BIBLE DOCTRINES SHOW THAT CALVINISM IS MORALLY IMPOSSIBLE

God could not predestinate one to do right and another to do wrong, one to be saved and one to be lost. Those who believe that God predestined some people to be saved by God's coercive grace, and that others are predestined to be lost and cannot be saved because of God's deliberate choice, are foolishly wrong. They are wrong in having a doctrine that goes totally against so many emphatic Scripture statements inviting all to be saved, showing that Christ died for all, that God is not willing that any should perish. The Bible pictures man as a free moral agent capable of choice, he is morally responsible.

There is the nature of man as it is pictured in the Bible and as it actually exists. God breathed into Adam's nostrils and he "became a living soul." He was made in the image of God. And what is this about man that is God-like? He is a reasoning creature with a moral responsibility, a conscience toward right and wrong, with the freedom of choice in right and wrong. The simple truth is that men can make a computer which can go through complicated mental processes of adding, subtracting, remembering, judging, hundreds of times faster than man can do it! But the computer has no will, no conscience of right or wrong. Hence it has no personality. It lacks the God-given moral nature of man.

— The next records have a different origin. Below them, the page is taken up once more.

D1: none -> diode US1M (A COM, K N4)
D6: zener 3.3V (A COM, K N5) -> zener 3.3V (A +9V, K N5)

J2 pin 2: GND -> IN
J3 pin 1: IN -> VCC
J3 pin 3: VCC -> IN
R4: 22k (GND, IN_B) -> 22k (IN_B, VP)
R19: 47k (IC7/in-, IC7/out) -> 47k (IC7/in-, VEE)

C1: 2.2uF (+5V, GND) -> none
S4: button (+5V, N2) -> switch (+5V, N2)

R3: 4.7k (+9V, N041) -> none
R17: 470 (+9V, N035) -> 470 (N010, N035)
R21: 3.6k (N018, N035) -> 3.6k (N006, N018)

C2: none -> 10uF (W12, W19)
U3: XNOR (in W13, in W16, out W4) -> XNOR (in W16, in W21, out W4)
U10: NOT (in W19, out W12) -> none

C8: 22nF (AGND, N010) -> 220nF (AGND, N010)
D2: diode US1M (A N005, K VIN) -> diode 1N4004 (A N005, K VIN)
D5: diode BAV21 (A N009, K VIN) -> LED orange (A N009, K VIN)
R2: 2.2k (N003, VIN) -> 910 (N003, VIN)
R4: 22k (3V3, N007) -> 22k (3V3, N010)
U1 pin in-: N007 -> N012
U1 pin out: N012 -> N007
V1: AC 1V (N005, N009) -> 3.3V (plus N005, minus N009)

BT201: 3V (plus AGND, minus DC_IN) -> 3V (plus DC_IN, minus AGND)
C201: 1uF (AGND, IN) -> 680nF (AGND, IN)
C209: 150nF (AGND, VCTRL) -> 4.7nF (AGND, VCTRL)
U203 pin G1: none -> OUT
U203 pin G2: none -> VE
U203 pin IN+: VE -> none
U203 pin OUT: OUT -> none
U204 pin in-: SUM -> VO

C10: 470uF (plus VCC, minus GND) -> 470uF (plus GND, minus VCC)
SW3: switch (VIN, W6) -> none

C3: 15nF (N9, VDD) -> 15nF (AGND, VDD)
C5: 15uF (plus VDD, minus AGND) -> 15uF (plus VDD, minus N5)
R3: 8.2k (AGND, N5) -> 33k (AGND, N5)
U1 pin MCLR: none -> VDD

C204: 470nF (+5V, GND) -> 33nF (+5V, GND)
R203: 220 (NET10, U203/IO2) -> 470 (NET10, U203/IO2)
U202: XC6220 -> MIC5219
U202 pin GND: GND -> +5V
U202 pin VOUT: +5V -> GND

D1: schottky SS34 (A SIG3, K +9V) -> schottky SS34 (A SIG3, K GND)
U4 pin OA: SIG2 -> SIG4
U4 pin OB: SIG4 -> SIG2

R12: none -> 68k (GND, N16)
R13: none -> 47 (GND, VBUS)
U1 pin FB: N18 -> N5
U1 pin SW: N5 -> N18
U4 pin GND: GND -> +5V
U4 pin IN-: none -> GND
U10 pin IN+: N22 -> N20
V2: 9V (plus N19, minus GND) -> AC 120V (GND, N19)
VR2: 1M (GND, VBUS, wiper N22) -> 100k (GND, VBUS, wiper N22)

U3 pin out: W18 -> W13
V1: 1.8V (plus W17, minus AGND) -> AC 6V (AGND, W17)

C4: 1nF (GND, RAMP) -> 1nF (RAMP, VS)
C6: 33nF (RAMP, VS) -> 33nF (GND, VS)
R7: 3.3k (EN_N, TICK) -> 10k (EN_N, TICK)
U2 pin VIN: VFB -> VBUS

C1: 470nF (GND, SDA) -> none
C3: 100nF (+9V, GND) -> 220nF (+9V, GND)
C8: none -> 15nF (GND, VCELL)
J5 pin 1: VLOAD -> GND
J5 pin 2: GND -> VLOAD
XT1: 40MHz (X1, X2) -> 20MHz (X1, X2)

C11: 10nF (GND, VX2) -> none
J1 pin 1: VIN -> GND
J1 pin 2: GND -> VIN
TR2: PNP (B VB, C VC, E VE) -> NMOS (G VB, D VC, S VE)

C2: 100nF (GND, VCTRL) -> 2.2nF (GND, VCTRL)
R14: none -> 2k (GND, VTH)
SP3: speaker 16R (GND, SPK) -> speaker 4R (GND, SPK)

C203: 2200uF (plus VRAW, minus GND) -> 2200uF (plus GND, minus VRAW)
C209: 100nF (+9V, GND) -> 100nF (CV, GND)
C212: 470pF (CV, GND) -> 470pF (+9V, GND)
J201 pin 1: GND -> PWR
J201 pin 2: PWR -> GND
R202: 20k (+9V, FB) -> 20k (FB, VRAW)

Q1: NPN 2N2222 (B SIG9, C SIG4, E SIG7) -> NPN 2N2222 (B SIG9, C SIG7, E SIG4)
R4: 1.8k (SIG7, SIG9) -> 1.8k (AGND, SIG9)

Why did God allow Adam and Eve to fall, and so bring a curse on the whole human race? It was inherent in the kind of being that God created; man must be allowed to choose. But knowing man sometimes would choose wrongly, God planned with His Son before the world began to offer an atonement for the salvation of sinning men! So Christ is "the Lamb slain from the foundation of the world."

REFERENCES:

  1. Christianity Through The Centuries by Earle Cairns, Zondervan Publishing House.
  2. History of Calvin and Calvinism by Zygmund Dobbs.
  3. Predestined for Hell? No! by Dr. John R. Rice, c 1958, Sword of the Lord Foundation, Murfreesboro, Tenn.
  4. Hyper Calvinism by Dr. Peter S. Ruckman c 1984, published in Pensacola, Florida.
  5. The Other Side of Calvinism by Laurence M. Vance, c 1991, Vance Publications.
  6. T-U-L-I-P by James R. Hood, Southland Bible Institute, Pikeville, Ky.
  7. The History of the New Testament Church by Dr. Peter S. Ruckman c 1982, published in Pensacola, Florida.
  8. Foreknowledge, Predestination & Election by Dr. Mark G. Cambron, printed by Seaside Mission, North Miami Beach, Florida.
  9. What is Wrong with Five Point Calvinism? By Paul Freeman, published by Highways & Hedges Tracts, Liberty, So. Carolina.